_Task list:_
1. From the essay on running friendships, quote the part that opens with the words containing "I wasn't sure" and closes with "never required question.".
2. Condense the paragraph of the essay on running friendships that begins "I got to talking about this recently" into two or three sentences, keeping its main points.
3. Summarize the essay on running friendships in two sentences.

_Source text:_
- Opening Delimiter -

I've long appreciated that running introduces me to a lot of people I would not otherwise meet because our lives are too different. Running groups introduce you to people outside your neighborhood, outside your profession, outside your faith community, outside your family, outside the network of people you grew up with. Sometimes you meet people a lot like you. Take my friend Meg. We were both children of academics, in grad school ourselves, both looking for something non-academic to keep us lucid during difficult degree programs.
But this is not as common as you might think. In fact, it's unusual. More often, I've gotten to know people I had relatively little in common with. Running has that power, to forge unlikely friendships.
This witchy magic happens largely through the amount of time runners spend together, and through the sometimes raw physical effort of it. There is something about hearing another runner's goals and watching them work their ass off to reach those goals that brings closeness to relationships. It teaches us to cheer for each other, and to share the agony of each other's injuries and setbacks. We don't even have to speak the same language for me to cheer for you in this way. I could make a silent movie about marathon training and you'd cry with me at the finish.
I got to talking about this recently with a new-to-Cleveland runner. We've both had experiences where the magic of runner friendships didn't work out. The run does have this magic to forge friendships, and the run does change people in the long term, but the run doesn't change the person who shows up on a Tuesday morning. You're going to meet people who just aren't a match for your style. You're going to meet people who throw any number of red flags, and you're going to learn one way or another whether those flags are serious for a friendship or not. Some of them will be. Sometimes, you're going to be too much for some people, and as the saying goes, those are not your people.
Sometimes, things just don't work out.
I wasn't sure for a long time why this felt like a big discovery to me--that running friendships don't always work. In all of life, relationships have highs and lows and don't always work. Why did it feel like I was pulling back the curtain on a running secret?
I began endurance running in 2007, three states ago. It took all four states before I saw running friendships that didn't work. True story: I once went for a run with a total stranger through a largely abandoned warehouse district in St. Louis. And it was lovely. Magic! My Utah BRF is not very much like me! We used our differences to learn. We asked questions and respected each other's choices. Magic! I'd had about a decade of incredibly diverse running groups and friendships that had never required question.
I'd just never seen the witchy magic run out. Until I did.
The first time I saw it, it had nothing to do with me. A local run squad internally combusted while traveling for a race. I knew most of them but wasn't there and never got involved. Then, maybe a year later, one of the women involved in that explosion said some profoundly unkind things to me--too unkind, too unnecessary, and too relentless. She was the third person I'd ever unfriended on social media. Here in 2020, a handful of red flags I'd been seeing for a while became impossible to ignore or address, and I extracted myself from a group.
Maybe I just got lucky for the first decade. Maybe I was in places where I had much less interaction with a large group (SRTT/MRTT here is huge!) and thus with as many people. I don't know. What I do know is this: running creates an opportunity for friendship. Strong, deep friendships. Friendships that share celebration, determination, experiences, hardship. Friendships that survive time, distance, and the pandemic. It is a witchy magic. I'd forgotten that magic had an edge, but of course it does. But isn't it incredible that it exists?

- Closing Delimiter -

_Source data:_

- Opening Delimiter -

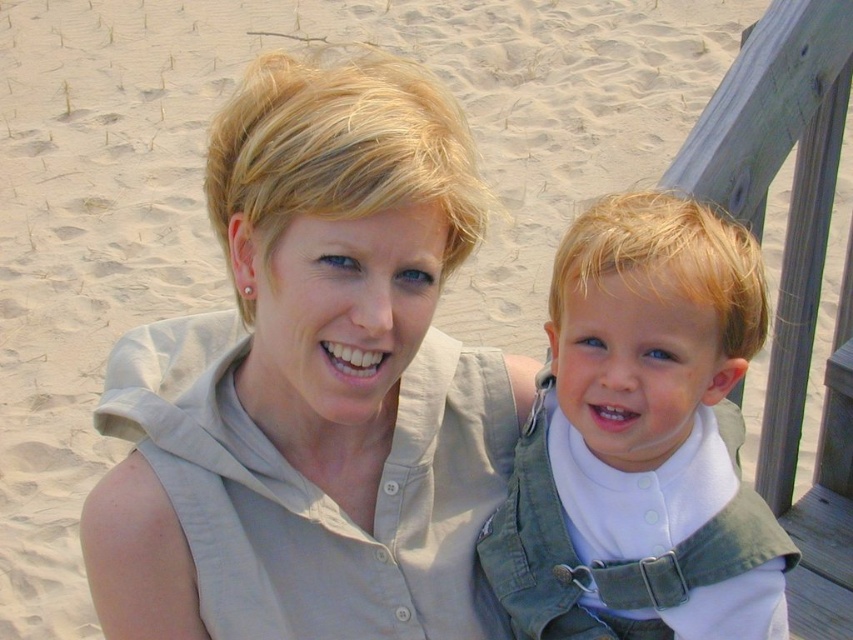
Question: Which point is farther to the camera?

Choices:
 (A) (366, 76)
 (B) (715, 572)

Answer: (B)

Question: Does matte beige shirt at upper center have a greater width compared to light green denim overalls at center?

Choices:
 (A) no
 (B) yes

Answer: (B)

Question: Does matte beige shirt at upper center have a greater width compared to light green denim overalls at center?

Choices:
 (A) yes
 (B) no

Answer: (A)

Question: Can you confirm if matte beige shirt at upper center is thinner than light green denim overalls at center?

Choices:
 (A) no
 (B) yes

Answer: (A)

Question: Which object appears farthest from the camera in this image?

Choices:
 (A) light green denim overalls at center
 (B) matte beige shirt at upper center

Answer: (A)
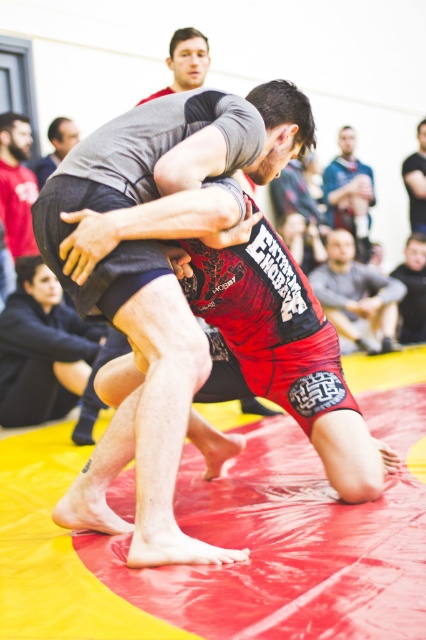
Between blue fabric shirt at upper center and matte gray shirt at upper left, which one has more height?

blue fabric shirt at upper center is taller.

Who is more forward, (365, 236) or (45, 179)?

Positioned in front is point (45, 179).

I want to click on blue fabric shirt at upper center, so click(350, 193).

Can you confirm if dark gray fabric shirt at lower left is thinner than matte gray shirt at upper left?

No, dark gray fabric shirt at lower left is not thinner than matte gray shirt at upper left.

Measure the distance between dark gray fabric shirt at lower left and camera.

dark gray fabric shirt at lower left is 14.26 feet away from camera.

The image size is (426, 640). I want to click on dark gray fabric shirt at lower left, so (42, 349).

Between red fabric shorts at center and matte gray shirt at upper left, which one is positioned lower?

red fabric shorts at center is below.

Which is more to the left, red fabric shorts at center or matte gray shirt at upper left?

Positioned to the left is matte gray shirt at upper left.

Identify the location of red fabric shorts at center. (157, 285).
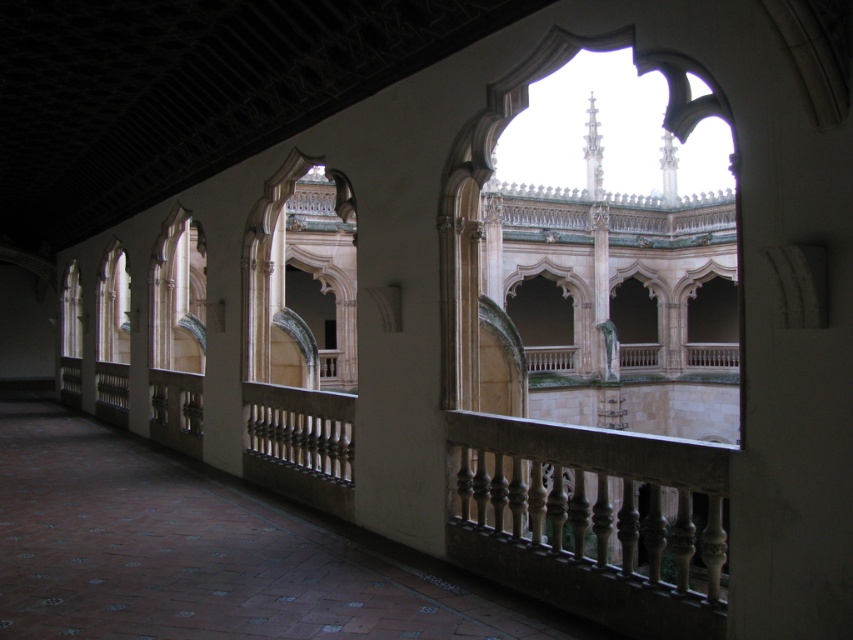
Question: Does matte glass window at center have a greater width compared to clear glass window at center?

Choices:
 (A) yes
 (B) no

Answer: (A)

Question: Which of the following is the closest to the observer?

Choices:
 (A) (73, 349)
 (B) (105, 344)

Answer: (B)

Question: Can you confirm if matte glass window at center is positioned below clear glass window at center?

Choices:
 (A) no
 (B) yes

Answer: (A)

- Closing Delimiter -

_Activity answers:_
1.
I wasn't sure for a long time why this felt like a big discovery to me--that running friendships don't always work. In all of life, relationships have highs and lows and don't always work. Why did it feel like I was pulling back the curtain on a running secret?
I began endurance running in 2007, three states ago. It took all four states before I saw running friendships that didn't work. True story: I once went for a run with a total stranger through a largely abandoned warehouse district in St. Louis. And it was lovely. Magic! My Utah BRF is not very much like me! We used our differences to learn. We asked questions and respected each other's choices. Magic! I'd had about a decade of incredibly diverse running groups and friendships that had never required question.

2. The author and a runner new to Cleveland had both seen runner friendships fail to work out. Running can forge friendships and change people over time, but it does not change who shows up on a given Tuesday morning. Some people won't match your style, some will raise red flags that may prove serious, and sometimes you'll be too much for people who are not your people.

3. Running brings together people who would not otherwise meet, and the time and raw physical effort runners share can forge close, unlikely friendships. After about a decade without seeing it, the author found that these friendships don't always work out, yet still calls their existence an incredible "witchy magic."